Informer et faire participer les citoyens à la prise de décision
La politique de santé environnementale doit servir l’ensemble des citoyens par un accès à une information claire, accessible, compréhensible et une véritable transparence permettant la participation des citoyens aux prises de décision dans le domaine de l’environnement, en application de la Convention d’Aarhus. Aider les citoyens à s’emparer de ces sujets – pesticides, expositions professionnelles, qualité de l’environnement intérieur, etc. – qui les concernent directement est primordial.
Former les professionnels de santé
Enfin, les relais que sont les professionnels de santé, légitimes auprès des populations, doivent disposer d’une solide formation en santé environnementale pour remplir leurs nouvelles missions dans un environnement multi-exposé et dans un contexte où les préoccupations des publics sont concrètes et appellent des réponses fiables et personnalisées. Assurer la formation du corps médical et paramédical, par des moyens humains et financiers adéquats est un élément de succès de la future politique de santé environnementale.
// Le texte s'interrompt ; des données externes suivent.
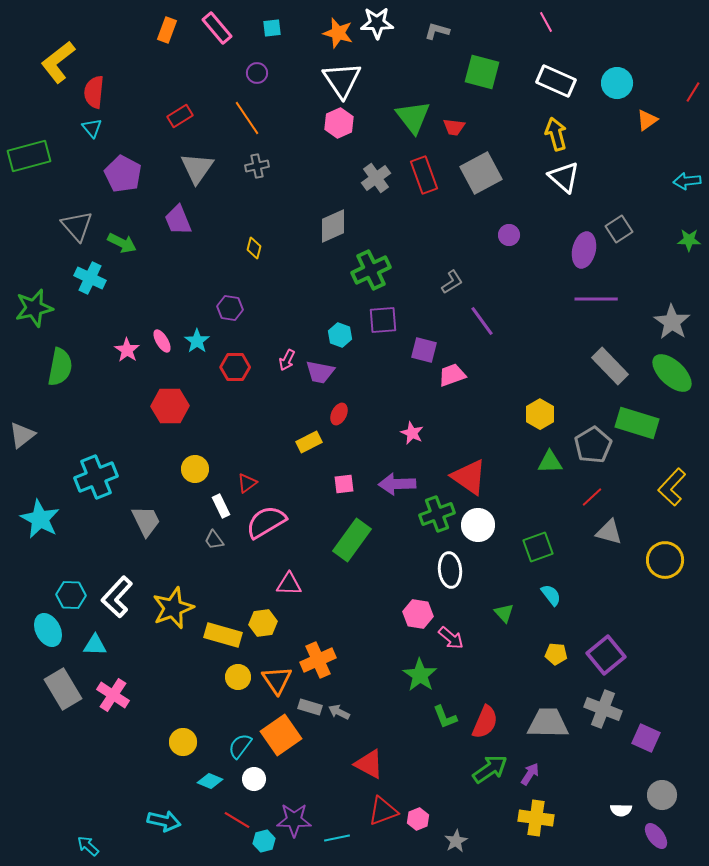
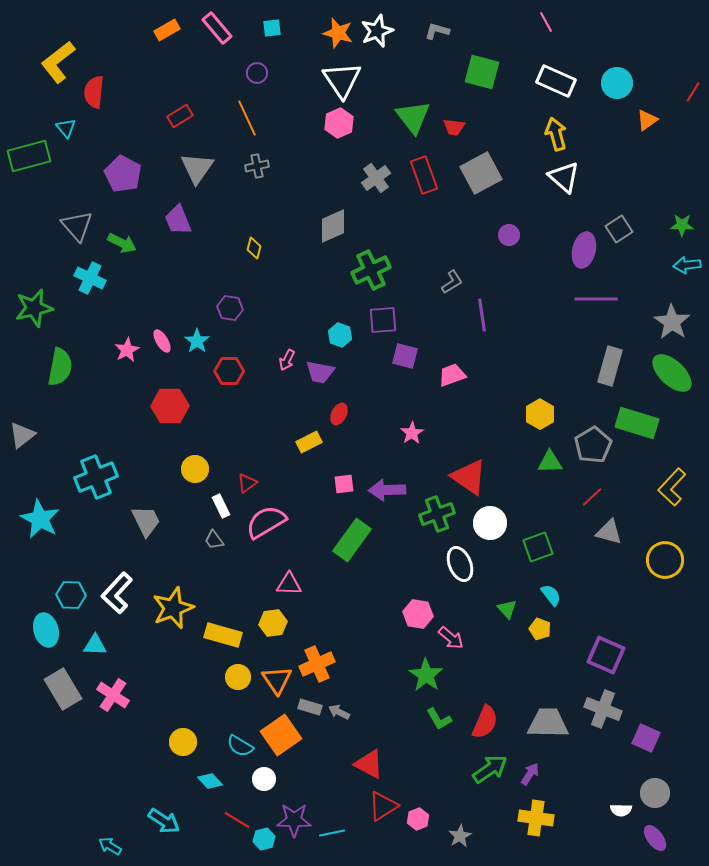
white star at (377, 23): moved 8 px down; rotated 20 degrees counterclockwise
orange rectangle at (167, 30): rotated 40 degrees clockwise
orange line at (247, 118): rotated 9 degrees clockwise
cyan triangle at (92, 128): moved 26 px left
cyan arrow at (687, 181): moved 84 px down
green star at (689, 240): moved 7 px left, 15 px up
purple line at (482, 321): moved 6 px up; rotated 28 degrees clockwise
pink star at (127, 350): rotated 10 degrees clockwise
purple square at (424, 350): moved 19 px left, 6 px down
gray rectangle at (610, 366): rotated 60 degrees clockwise
red hexagon at (235, 367): moved 6 px left, 4 px down
pink star at (412, 433): rotated 15 degrees clockwise
purple arrow at (397, 484): moved 10 px left, 6 px down
white circle at (478, 525): moved 12 px right, 2 px up
white ellipse at (450, 570): moved 10 px right, 6 px up; rotated 16 degrees counterclockwise
white L-shape at (117, 597): moved 4 px up
green triangle at (504, 613): moved 3 px right, 4 px up
yellow hexagon at (263, 623): moved 10 px right
cyan ellipse at (48, 630): moved 2 px left; rotated 12 degrees clockwise
yellow pentagon at (556, 654): moved 16 px left, 25 px up; rotated 15 degrees clockwise
purple square at (606, 655): rotated 27 degrees counterclockwise
orange cross at (318, 660): moved 1 px left, 4 px down
green star at (420, 675): moved 6 px right
green L-shape at (445, 717): moved 6 px left, 2 px down; rotated 8 degrees counterclockwise
cyan semicircle at (240, 746): rotated 96 degrees counterclockwise
white circle at (254, 779): moved 10 px right
cyan diamond at (210, 781): rotated 25 degrees clockwise
gray circle at (662, 795): moved 7 px left, 2 px up
red triangle at (383, 811): moved 5 px up; rotated 12 degrees counterclockwise
cyan arrow at (164, 821): rotated 20 degrees clockwise
purple ellipse at (656, 836): moved 1 px left, 2 px down
cyan line at (337, 838): moved 5 px left, 5 px up
cyan hexagon at (264, 841): moved 2 px up
gray star at (456, 841): moved 4 px right, 5 px up
cyan arrow at (88, 846): moved 22 px right; rotated 10 degrees counterclockwise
Nous attendons de la feuille de route qu’elle permette d’instaurer des modules de formation en santé environnementale dans toutes les formations initiales médicales et paramédicales, de financer et d’encourager la formation continue des professionnels en santé environnementale.
Nous souhaitons que ces recommandations, basées sur une pratique de terrain au contact des populations les plus vulnérables aux pollutions environnementales, reçoivent toute votre attention et débouchent sur des engagements concrets à la hauteur des enjeux que nous avons mentionnés. Nous vous prions d’agréer, Monsieur le Président de la République, l’expression de notre plus haute considération.
Pour WECF France, Anne Barre, Présidente WECF France,
Elisabeth Ruffinengo, Responsable plaidoyer WECF France
[1] Rapport INSERM 2013 : 15 à 20% des couples sont touchés par des troubles de la fertilité.
[2] State of the Science on Endocrine Disrupting Chemicals 2012, UNEP/WHO.
[3] En France, la pollution aux particules fines serait à l’origine de 42.000 décès prématurés par an.En outre, la pollution aux particules fines ne s’arrête pas à un ou deux pics, mais s’étend sur des années et des années d’exposition, au bout desquelles « il y a un impact sanitaire fort », comme l’explique l’Observatoire régional pour la santé (ORS) d’Ile-de-France.